■ **Given passage**

#####

Pecora and Garrett would not name the partners.

Here’s how the program will work:

  • Innovative health care ideas will be presented to the partners at the ideation center. The ideas will get voted up or down.
  • If an idea gets voted down, it will get some feedback and a second look to help fix any issues, and then can be re-heard to see if it can move forward, Pecora said.
  • If an idea is voted up, the inventor will get some seed money from Hackensack Meridian.

Pecora and Garrett, however, clarified that Hackensack Meridian Health will not take the lead in financing.

“We are not going to be a lead investor; we are not going to put big chunks of money in,” Pecora said. “There will be other people who will be money people at the table.

“We will get equity in a company (if it spins out), licenses from the companies as HMH. The third piece is the portfolio management piece.”

The revenues HMH will see from this venture will vary by project. Garrett said it was too early to provide an estimate.

#####

[Items from a dataset]
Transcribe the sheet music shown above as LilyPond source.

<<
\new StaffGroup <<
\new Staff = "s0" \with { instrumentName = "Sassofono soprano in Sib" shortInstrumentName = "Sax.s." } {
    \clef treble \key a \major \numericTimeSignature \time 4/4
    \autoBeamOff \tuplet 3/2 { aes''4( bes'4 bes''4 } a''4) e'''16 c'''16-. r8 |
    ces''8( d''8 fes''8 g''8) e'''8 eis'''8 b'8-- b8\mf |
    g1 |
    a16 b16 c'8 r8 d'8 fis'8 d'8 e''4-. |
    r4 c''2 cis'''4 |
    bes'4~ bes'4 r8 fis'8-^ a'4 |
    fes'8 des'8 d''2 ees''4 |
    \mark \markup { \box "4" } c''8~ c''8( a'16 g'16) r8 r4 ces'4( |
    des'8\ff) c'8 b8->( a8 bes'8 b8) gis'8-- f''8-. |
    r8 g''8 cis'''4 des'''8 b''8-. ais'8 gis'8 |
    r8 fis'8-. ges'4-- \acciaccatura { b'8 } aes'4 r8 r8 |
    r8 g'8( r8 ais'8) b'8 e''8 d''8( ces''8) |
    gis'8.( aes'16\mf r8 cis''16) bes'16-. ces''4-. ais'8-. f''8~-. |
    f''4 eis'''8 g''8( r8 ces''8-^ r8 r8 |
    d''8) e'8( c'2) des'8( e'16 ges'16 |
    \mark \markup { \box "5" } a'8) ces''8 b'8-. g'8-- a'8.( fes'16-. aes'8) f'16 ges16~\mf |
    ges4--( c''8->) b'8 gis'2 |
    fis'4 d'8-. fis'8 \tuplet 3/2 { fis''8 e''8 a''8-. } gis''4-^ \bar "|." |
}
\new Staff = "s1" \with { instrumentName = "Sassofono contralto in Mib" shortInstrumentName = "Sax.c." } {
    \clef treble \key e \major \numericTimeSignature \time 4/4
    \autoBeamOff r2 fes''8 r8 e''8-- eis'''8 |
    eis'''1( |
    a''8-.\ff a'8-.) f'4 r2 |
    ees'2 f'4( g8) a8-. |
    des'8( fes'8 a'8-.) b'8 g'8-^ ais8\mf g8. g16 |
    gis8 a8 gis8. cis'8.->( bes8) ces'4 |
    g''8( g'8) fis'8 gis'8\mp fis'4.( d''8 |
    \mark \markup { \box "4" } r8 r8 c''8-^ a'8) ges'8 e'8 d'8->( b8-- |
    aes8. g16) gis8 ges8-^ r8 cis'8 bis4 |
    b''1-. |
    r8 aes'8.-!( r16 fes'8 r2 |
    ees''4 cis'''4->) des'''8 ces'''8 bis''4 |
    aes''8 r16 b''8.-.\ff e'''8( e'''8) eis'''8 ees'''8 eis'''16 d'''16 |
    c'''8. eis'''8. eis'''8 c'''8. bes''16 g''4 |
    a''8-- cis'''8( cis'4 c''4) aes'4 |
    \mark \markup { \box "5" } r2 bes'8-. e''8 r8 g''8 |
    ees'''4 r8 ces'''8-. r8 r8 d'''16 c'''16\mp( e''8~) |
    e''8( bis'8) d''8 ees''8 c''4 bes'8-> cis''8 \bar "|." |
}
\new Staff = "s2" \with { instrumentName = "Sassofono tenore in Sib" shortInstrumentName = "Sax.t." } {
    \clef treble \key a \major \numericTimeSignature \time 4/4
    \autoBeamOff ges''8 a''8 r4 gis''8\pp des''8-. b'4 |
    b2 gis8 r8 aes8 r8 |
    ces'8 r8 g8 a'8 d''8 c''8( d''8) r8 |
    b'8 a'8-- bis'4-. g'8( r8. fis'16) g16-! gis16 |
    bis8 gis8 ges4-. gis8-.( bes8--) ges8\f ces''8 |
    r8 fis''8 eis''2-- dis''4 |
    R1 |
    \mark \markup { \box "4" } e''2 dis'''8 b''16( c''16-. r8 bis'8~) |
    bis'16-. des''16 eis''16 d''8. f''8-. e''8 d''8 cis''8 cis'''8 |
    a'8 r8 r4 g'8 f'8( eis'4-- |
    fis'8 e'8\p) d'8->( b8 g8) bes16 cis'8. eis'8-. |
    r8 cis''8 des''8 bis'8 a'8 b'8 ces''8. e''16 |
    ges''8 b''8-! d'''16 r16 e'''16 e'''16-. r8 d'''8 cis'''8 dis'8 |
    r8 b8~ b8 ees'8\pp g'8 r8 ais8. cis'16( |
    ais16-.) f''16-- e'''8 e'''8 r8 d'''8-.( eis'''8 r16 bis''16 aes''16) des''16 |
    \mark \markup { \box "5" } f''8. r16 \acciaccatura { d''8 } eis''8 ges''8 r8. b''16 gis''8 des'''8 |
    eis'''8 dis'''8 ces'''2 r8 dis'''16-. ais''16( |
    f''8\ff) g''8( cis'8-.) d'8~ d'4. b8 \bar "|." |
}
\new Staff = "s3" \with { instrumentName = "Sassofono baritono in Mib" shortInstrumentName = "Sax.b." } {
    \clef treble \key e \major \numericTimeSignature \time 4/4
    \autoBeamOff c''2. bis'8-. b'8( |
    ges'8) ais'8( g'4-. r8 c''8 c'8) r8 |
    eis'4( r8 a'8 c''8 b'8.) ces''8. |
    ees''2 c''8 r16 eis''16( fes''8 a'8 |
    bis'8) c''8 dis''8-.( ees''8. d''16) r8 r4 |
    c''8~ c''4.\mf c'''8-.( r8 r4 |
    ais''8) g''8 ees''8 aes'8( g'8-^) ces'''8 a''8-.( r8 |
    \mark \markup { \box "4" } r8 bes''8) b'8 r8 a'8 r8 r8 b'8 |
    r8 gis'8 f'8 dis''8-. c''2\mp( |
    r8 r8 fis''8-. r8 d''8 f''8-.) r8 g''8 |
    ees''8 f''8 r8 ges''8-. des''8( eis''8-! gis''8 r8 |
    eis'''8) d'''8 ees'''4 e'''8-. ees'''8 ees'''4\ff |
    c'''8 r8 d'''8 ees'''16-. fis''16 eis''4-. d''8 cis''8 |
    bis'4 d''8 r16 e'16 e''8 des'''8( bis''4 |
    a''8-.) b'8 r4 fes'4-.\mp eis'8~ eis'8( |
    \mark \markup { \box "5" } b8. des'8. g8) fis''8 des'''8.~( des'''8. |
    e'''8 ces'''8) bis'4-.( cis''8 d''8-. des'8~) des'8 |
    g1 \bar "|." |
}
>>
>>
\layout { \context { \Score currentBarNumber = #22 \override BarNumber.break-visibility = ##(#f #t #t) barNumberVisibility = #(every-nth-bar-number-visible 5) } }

#####

■ **Problems and tasks**
1 - In the passage about Hackensack Meridian's ideation program, what does an inventor receive when an idea is voted up?
2 - Update the passage about Hackensack Meridian's ideation program, starting with "Pecora and Garrett would" and going on through "forward, Pecora said.", so that "ideation center" is replaced by "innovation hub".
3 - Write what comes next in the passage about Hackensack Meridian's ideation program, picking up after its final sentence.

■ **Answer list**
1 - The inventor gets some seed money from Hackensack Meridian.

2 -
Pecora and Garrett would not name the partners.

Here’s how the program will work:

  • Innovative health care ideas will be presented to the partners at the innovation hub. The ideas will get voted up or down.
  • If an idea gets voted down, it will get some feedback and a second look to help fix any issues, and then can be re-heard to see if it can move forward, Pecora said.

3 -
But the number of patents under HMH will be a part of that.

Since hiring delCampo away from his former post at the Boston-based Dana-Farber Cancer Institute in 2013, HMH has obtained 11 patents. And it is delCampo who will head the portfolio management division for this new venture.

Pecora said the idea for the venture was born from existing shortcomings.

“One of the things the academic centers always fall down on, and I hear this all the time across the country at (the University of Pennsylvania), MIT and Stanford, is the inventors, once this stuff gets out into the world, they are always chasing the royalty checks and no one is watching out for them,” he said. “So, if you are an inventor with us, we will watch out for you.”

It’s a logical strategy for the organization, according to Garrett and Pecora, because of the biggest asset they have at their disposal: the hospital system.

“We have 13 hospitals, 7,000 doctors, 28,000 employees that are all really good at what they do,” Percora said. “Can you imagine if you could plug into that?”

Tom Gregorio, senior executive director of NJII, said the NJIT subsidiary was always looking for an anchor partner that was big and had an appetite for innovation.

“Pecora is amazing, he has a great mind and he’s really challenging (us to disrupt the health care market),” Gregorio said.

Tom Bartiromo, NJII Health iLab chief technology officer, said, “Health care has long resisted disruptive innovations, so it’s an exciting time for us to partner with a forward-thinking innovative institution.”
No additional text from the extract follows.